Using Rails to Encode Text to UTF-16LE for Windows


I have a PLC application that requires the Unicode format of UTF-16LE to support accented characters. I build the text and convert it with:

str = Iconv.conv("utf-16le", "utf-8", str)

Then I output the file with the following:

send_data str, :filename => "sp_table.txt", :type => 'text/plain; charset=utf-16le; header=present;', :disposition => 'attachment'

The PLC application is not able to display the characters. If I read the file type properties with file -I, I get the following:

sp_table.txt: application/octet-stream; charset=binary

If I open the file in Notepad in Windows, it displays correctly. If I resave the file through Notepad, selecting Unicode as the encoding, file -I returns:

sp_table.txt: text/plain; charset=utf-16le

Also, after saving through Notepad, I am able to correctly display all characters in the PLC application.

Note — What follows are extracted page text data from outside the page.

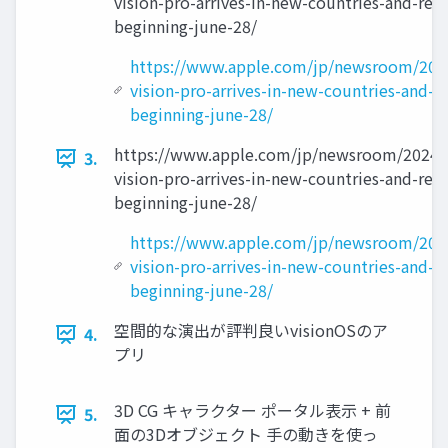
vision-pro-arrives-in-new-countries-and-reg
beginning-june-28/
https://www.apple.com/jp/newsroom/202
vision-pro-arrives-in-new-countries-and-r
beginning-june-28/
https://www.apple.com/jp/newsroom/2024/
3.
vision-pro-arrives-in-new-countries-and-reg
beginning-june-28/
https://www.apple.com/jp/newsroom/202
vision-pro-arrives-in-new-countries-and-r
beginning-june-28/
空間的な演出が評判良いvisionOSのア
4.
プリ
3D CG キャラクター ポータル表示 + 前
5.
面の3Dオブジェクト 手の動きを使っ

Should I be specifying a different charset when I send the file?


Solution

  • Notepad adds a BOM, whereas UTF-16LE doesn't. I am bit iffy on the ruby syntax, but something like this:

    str = Iconv.conv("utf-16le", "utf-8", "\ufeff" + str)
    

    Or

    str = "\xFF\xFE" + Iconv.conv("utf-16le", "utf-8", str)
    

    Or

    str = "\377\376" + Iconv.conv("utf-16le", "utf-8", str)
    

    Basically the idea is to add the bytes 0xFF 0xFE (BOM for Little Endian UTF-16) at the beginning before sending them.